Maturing cannabis firms are drowning in organizational waste…
And if they don’t address it, they will be stuck with rising costs, reduced agility and a degraded execution ability. Often unseen to the casual observer, organizational waste is the unintended and unproductive work or delay that occurs during normal business activities. This phenomenon is a natural consequence of quick operational scale out, weak management and poor cultural norms - a common situation in the cannabis sector.
Waste is everywhere and at all levels but is often concentrated in certain functions such as HR, IT and sales & marketing, where there are no clear operating rules and metrics (unlike say, cultivation or manufacturing). Three kinds of waste are pervasive in cannabis companies: People (e.g., high turnover, ineffective meetings, overlapping roles & responsibilities), Processes (e.g., excessive complexity, poor communications, approval bottlenecks) and Information (e.g, data entry, inaccurate/lost data, irrelevant analysis).
Waste is an insidious problem that masquerades as productive and collaborative activity. Indeed, some of the most harmonious cultures are often the most wasteful from a labour productivity perspective. From what I have seen, up to 80% of some tasks & roles in certain cannabis firms would be considered wasteful and non-value adding.

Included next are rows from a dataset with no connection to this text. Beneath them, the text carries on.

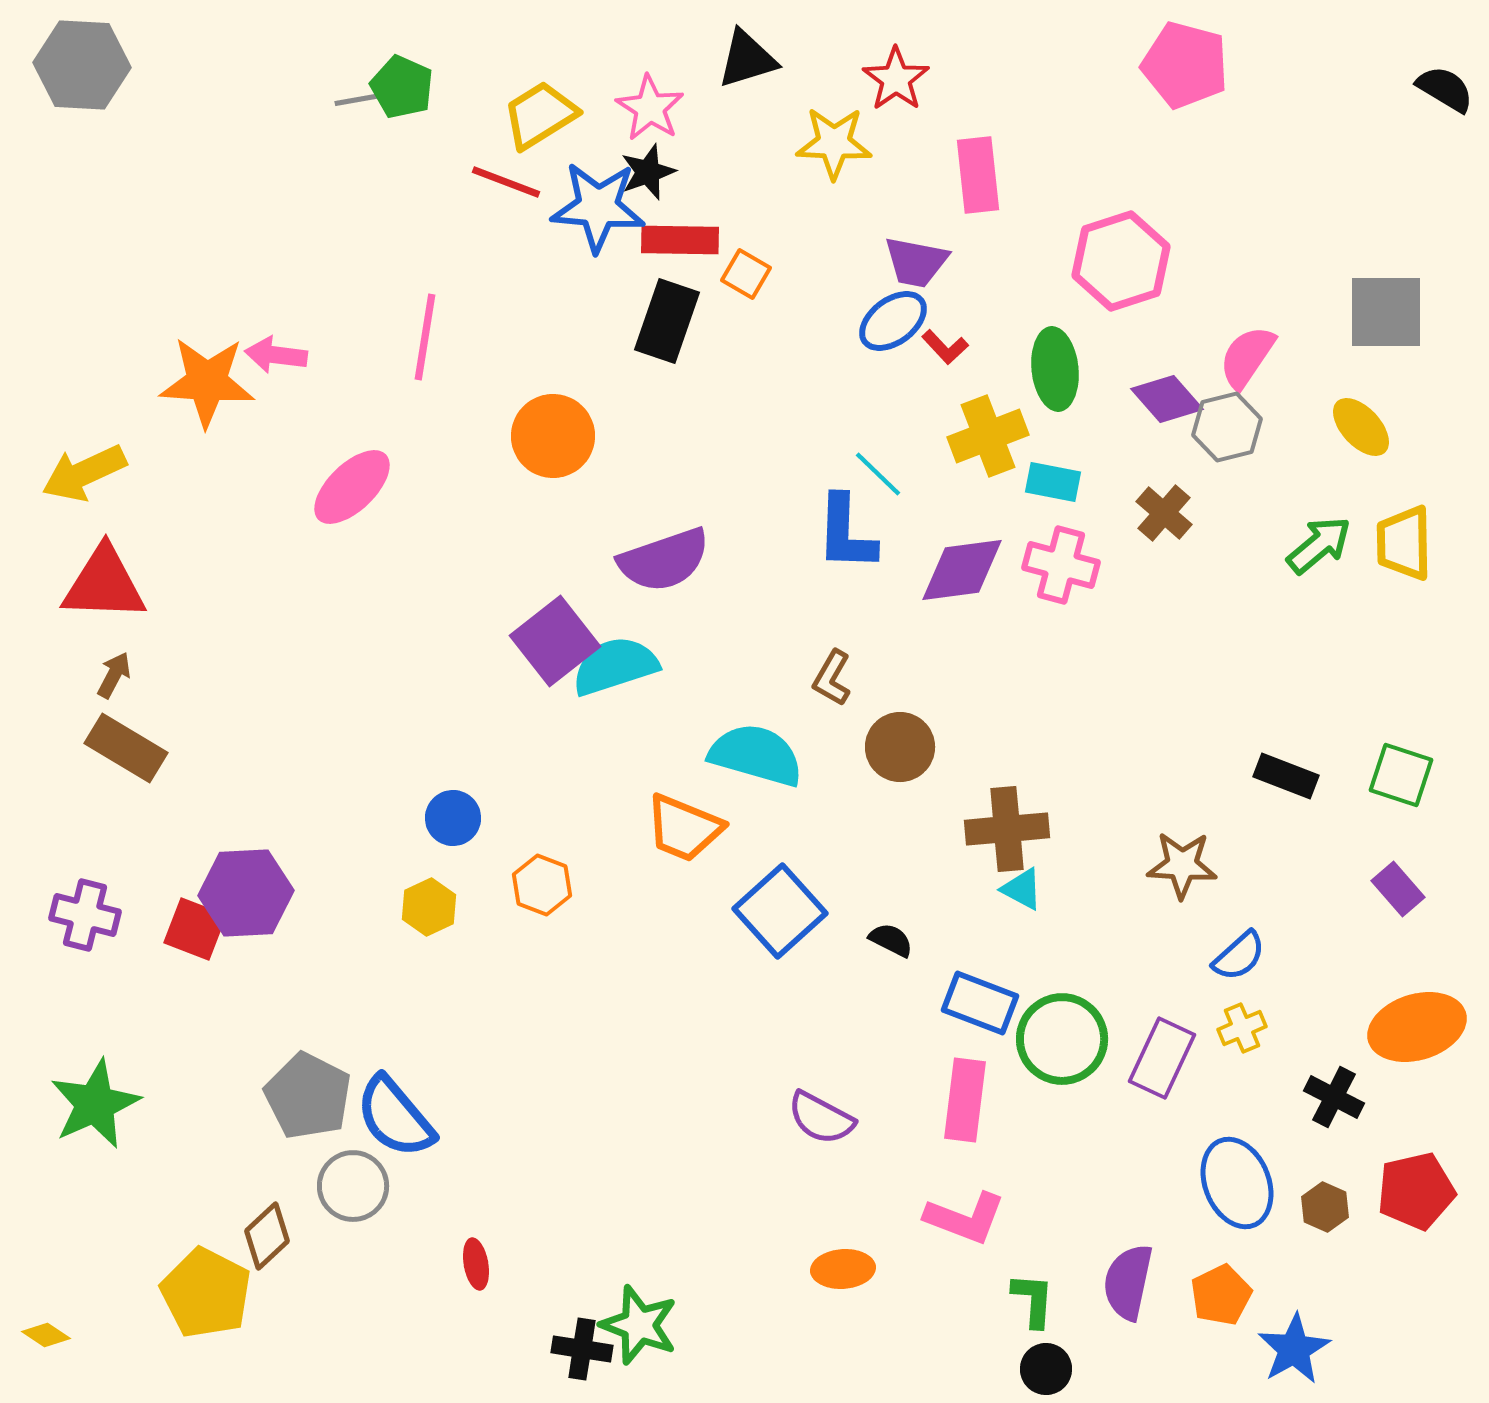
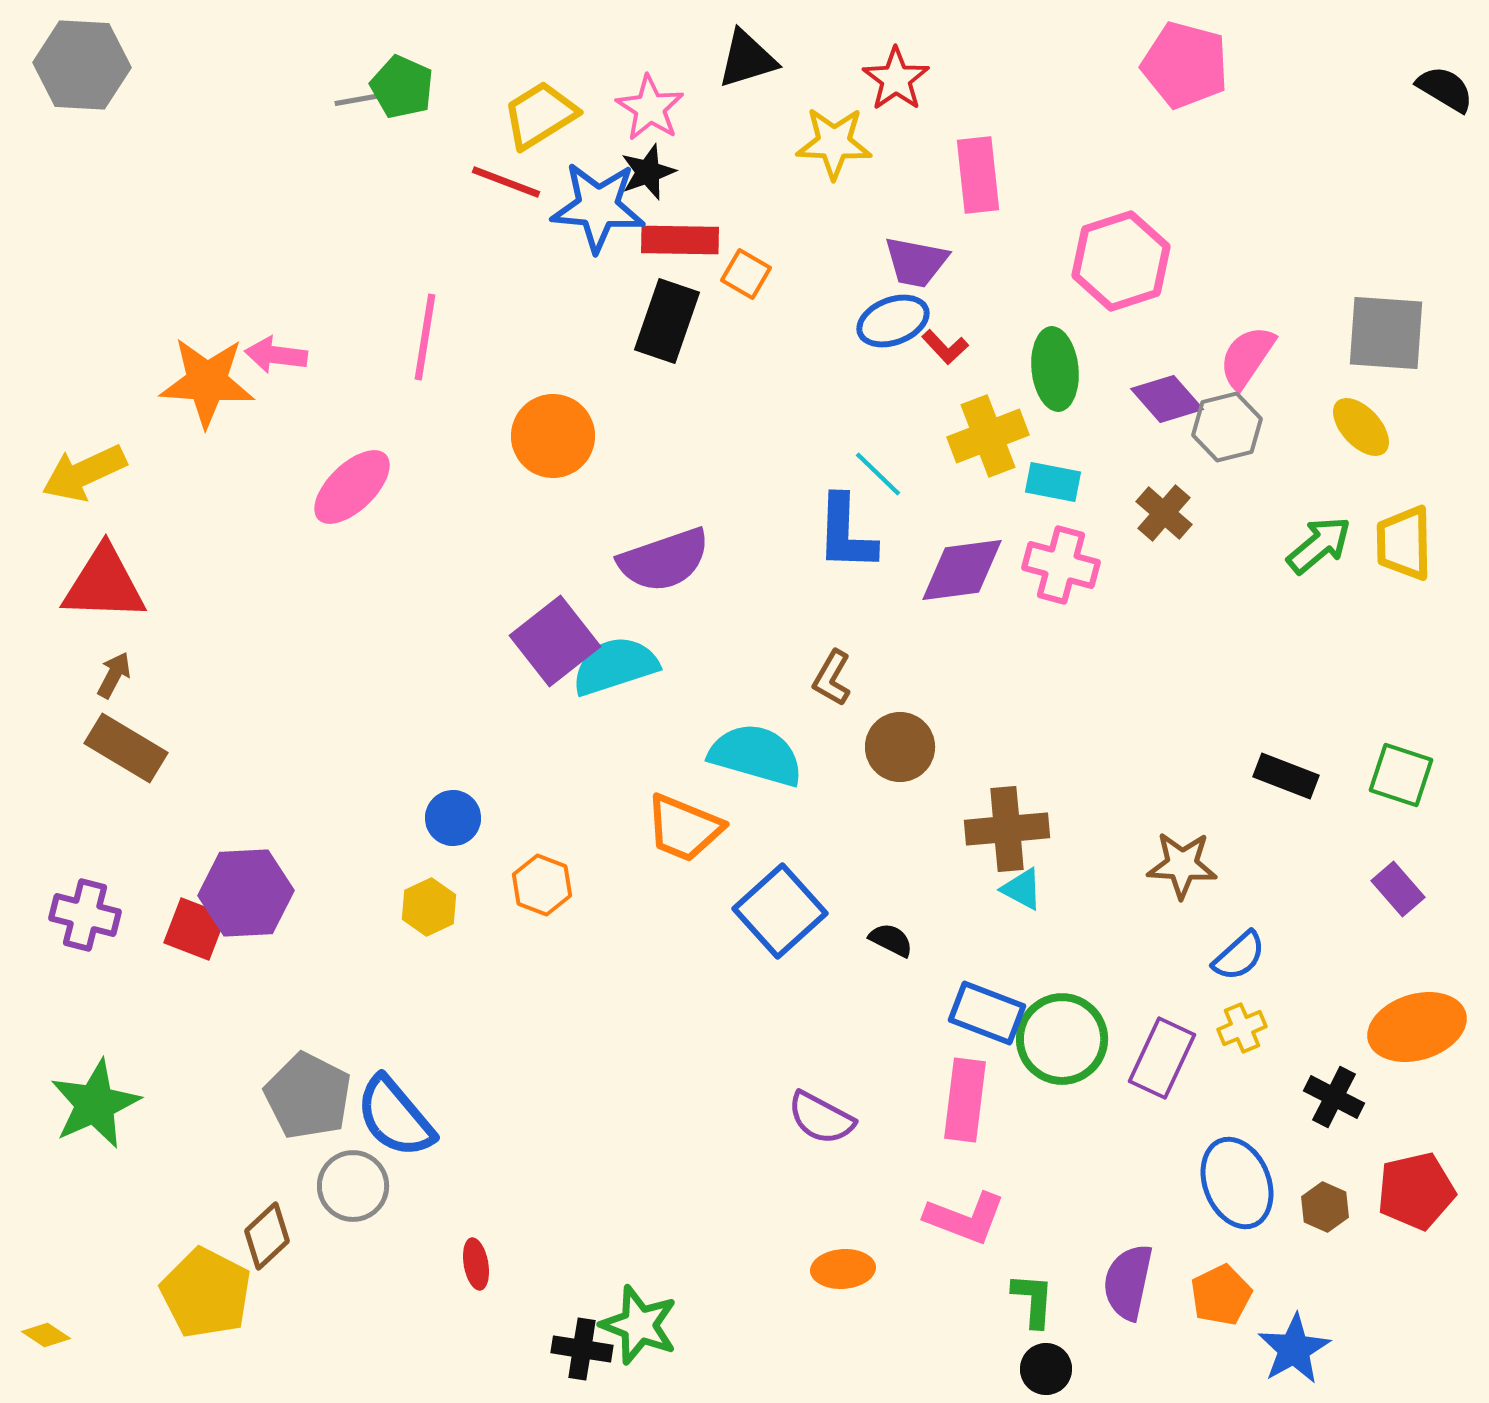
gray square at (1386, 312): moved 21 px down; rotated 4 degrees clockwise
blue ellipse at (893, 321): rotated 16 degrees clockwise
blue rectangle at (980, 1003): moved 7 px right, 10 px down
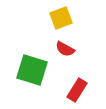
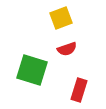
red semicircle: moved 2 px right; rotated 48 degrees counterclockwise
red rectangle: moved 2 px right; rotated 15 degrees counterclockwise
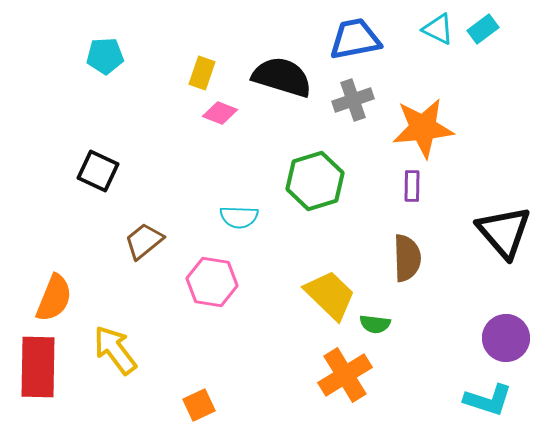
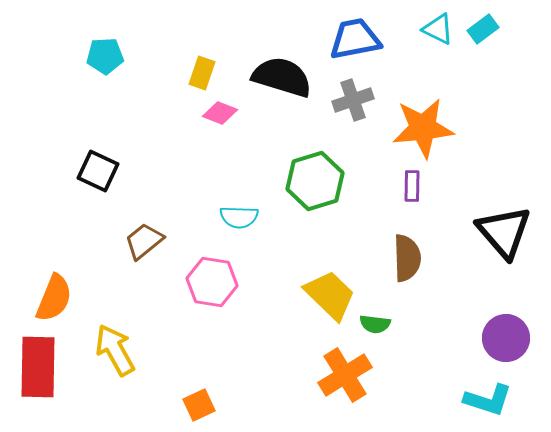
yellow arrow: rotated 8 degrees clockwise
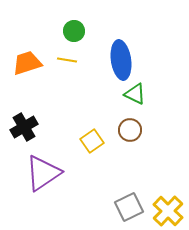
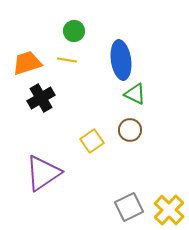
black cross: moved 17 px right, 29 px up
yellow cross: moved 1 px right, 1 px up
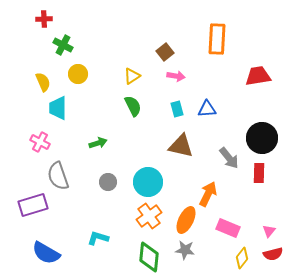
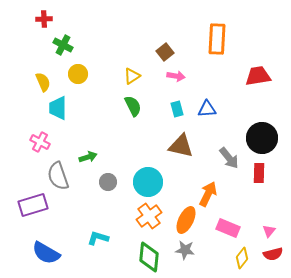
green arrow: moved 10 px left, 14 px down
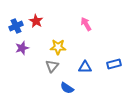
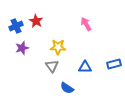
gray triangle: rotated 16 degrees counterclockwise
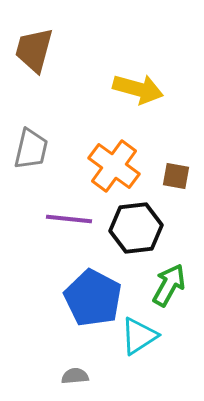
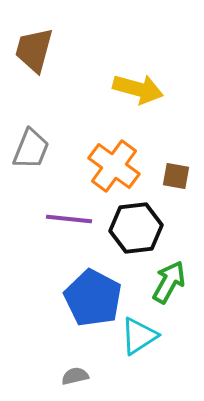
gray trapezoid: rotated 9 degrees clockwise
green arrow: moved 3 px up
gray semicircle: rotated 8 degrees counterclockwise
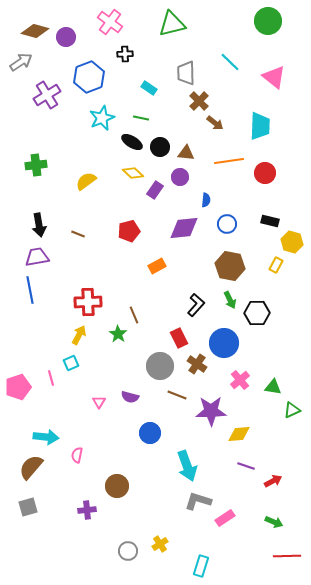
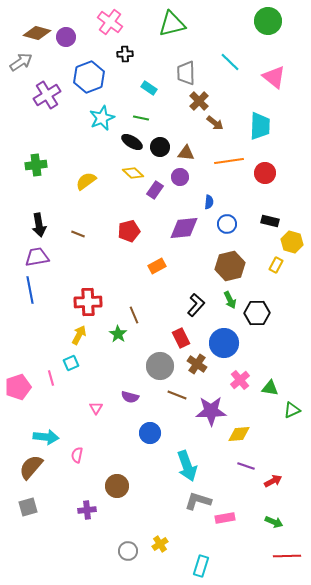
brown diamond at (35, 31): moved 2 px right, 2 px down
blue semicircle at (206, 200): moved 3 px right, 2 px down
brown hexagon at (230, 266): rotated 24 degrees counterclockwise
red rectangle at (179, 338): moved 2 px right
green triangle at (273, 387): moved 3 px left, 1 px down
pink triangle at (99, 402): moved 3 px left, 6 px down
pink rectangle at (225, 518): rotated 24 degrees clockwise
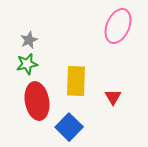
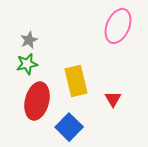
yellow rectangle: rotated 16 degrees counterclockwise
red triangle: moved 2 px down
red ellipse: rotated 24 degrees clockwise
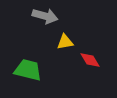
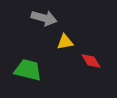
gray arrow: moved 1 px left, 2 px down
red diamond: moved 1 px right, 1 px down
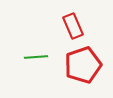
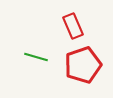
green line: rotated 20 degrees clockwise
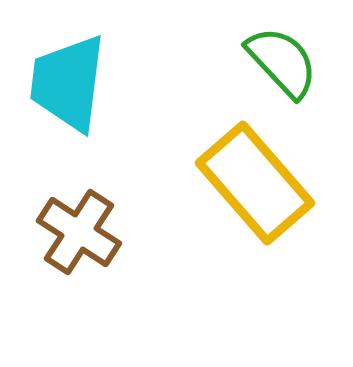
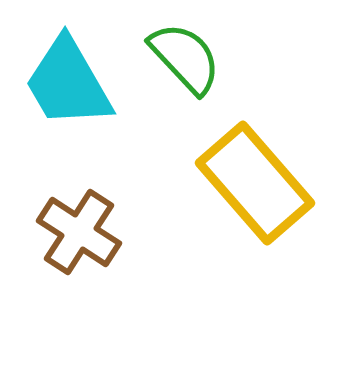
green semicircle: moved 97 px left, 4 px up
cyan trapezoid: rotated 37 degrees counterclockwise
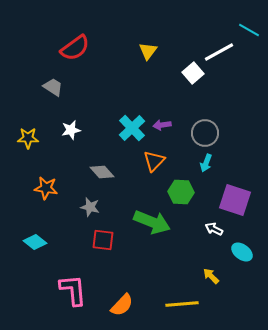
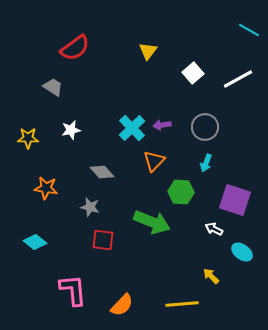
white line: moved 19 px right, 27 px down
gray circle: moved 6 px up
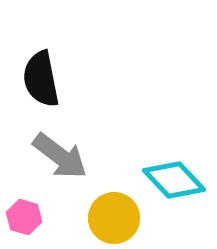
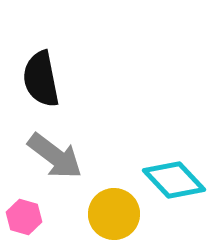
gray arrow: moved 5 px left
yellow circle: moved 4 px up
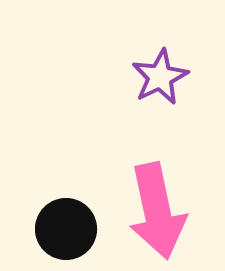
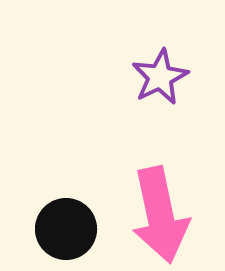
pink arrow: moved 3 px right, 4 px down
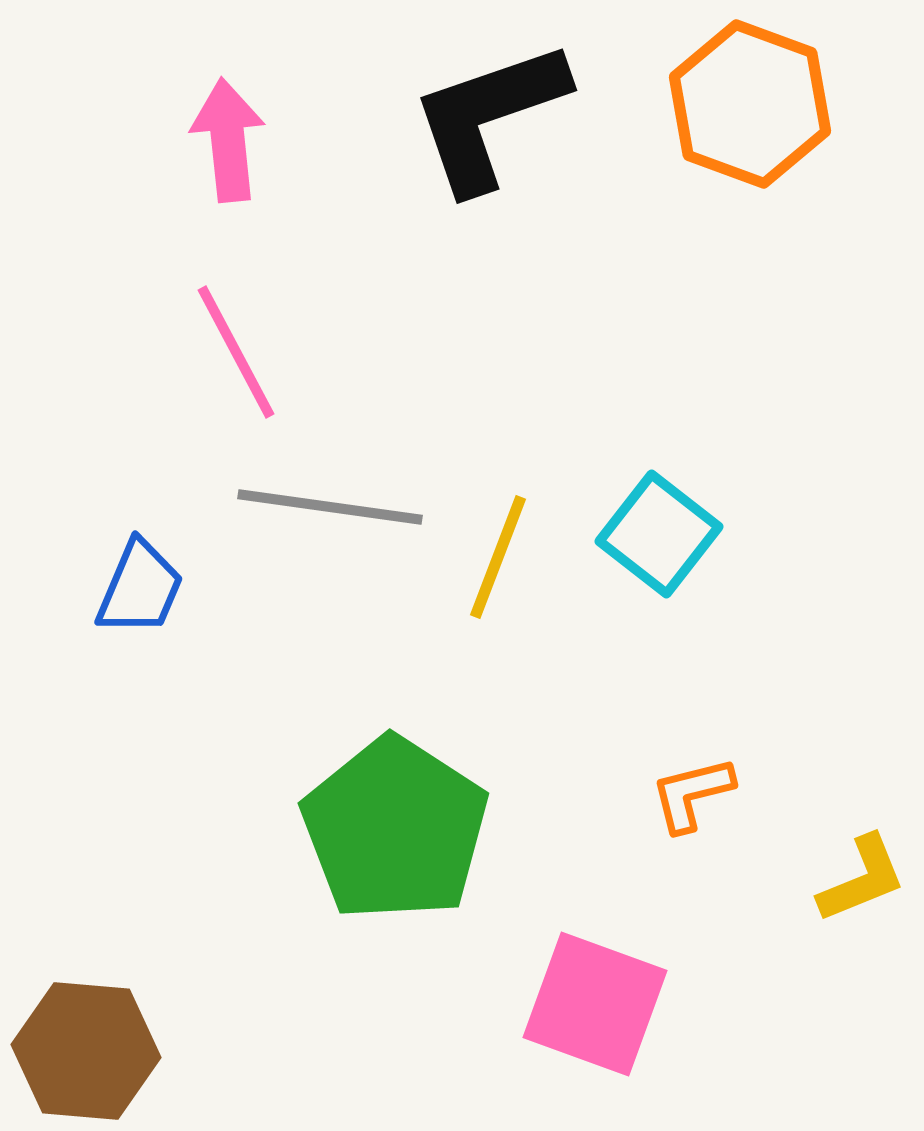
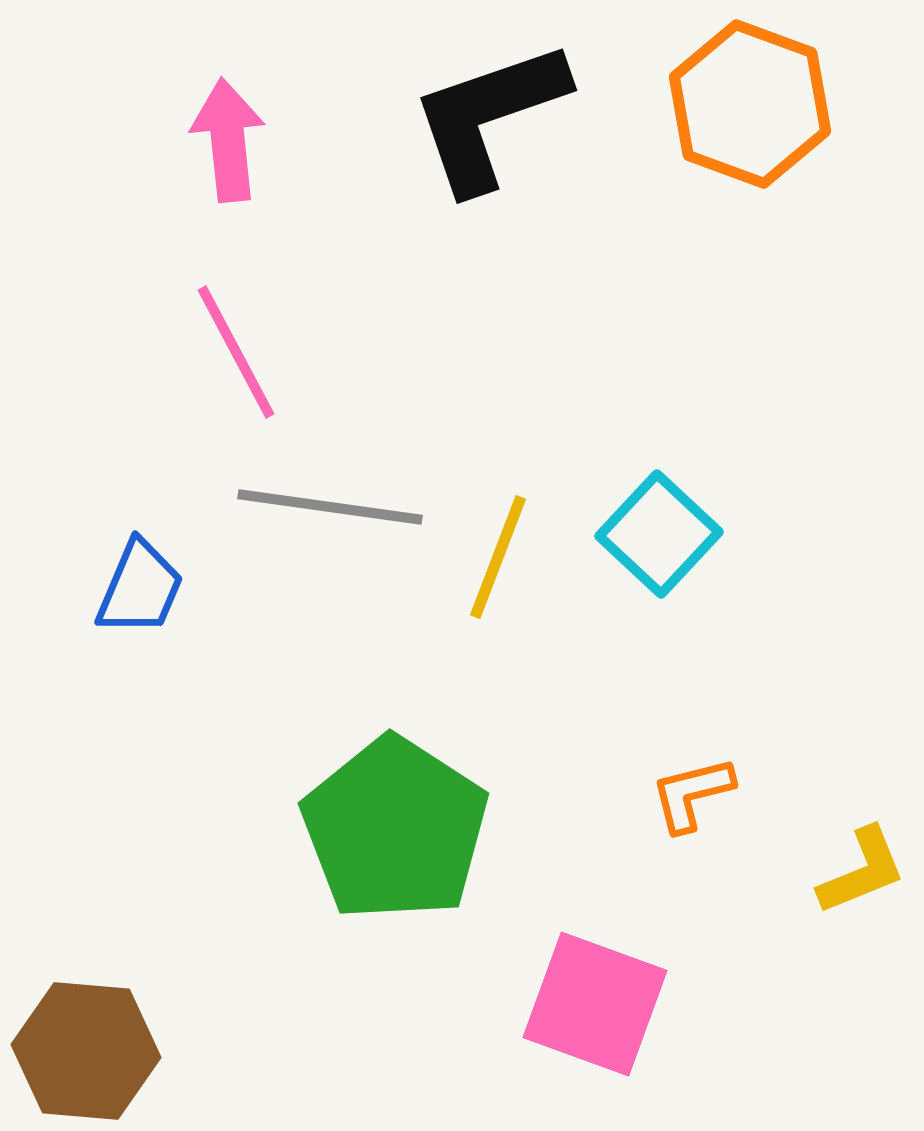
cyan square: rotated 5 degrees clockwise
yellow L-shape: moved 8 px up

More worryingly, this unseen inertia will act as a drag on new investments pushing out the time to value, adding risk (through higher complexity) and inflating the total implementation cost.
Smart cannabis companies will look to get ahead of the problem by tackling waste at its root causes. I recommend-
1. Quantifying the problem – one simple way to measure overall waste is to consider total revenue per employee. A suitable goal for private (non IT) firms is $250k of revenue per employee;
2. Finding and fixing the root causes - analyze all processes and practices to see what can be streamlined, eliminated or combined (to avoid duplication). Push down decision making to the right person and then trust their decisions. Standardize and optimize management systems like reporting, budgets, meetings and planning documents;
3. Pruning headcount - Automate and outsource non-core activities where there is a clear ROI and no loss of capability;
4. Consider adopting new management and executional approaches such as Lean operations or Sprints.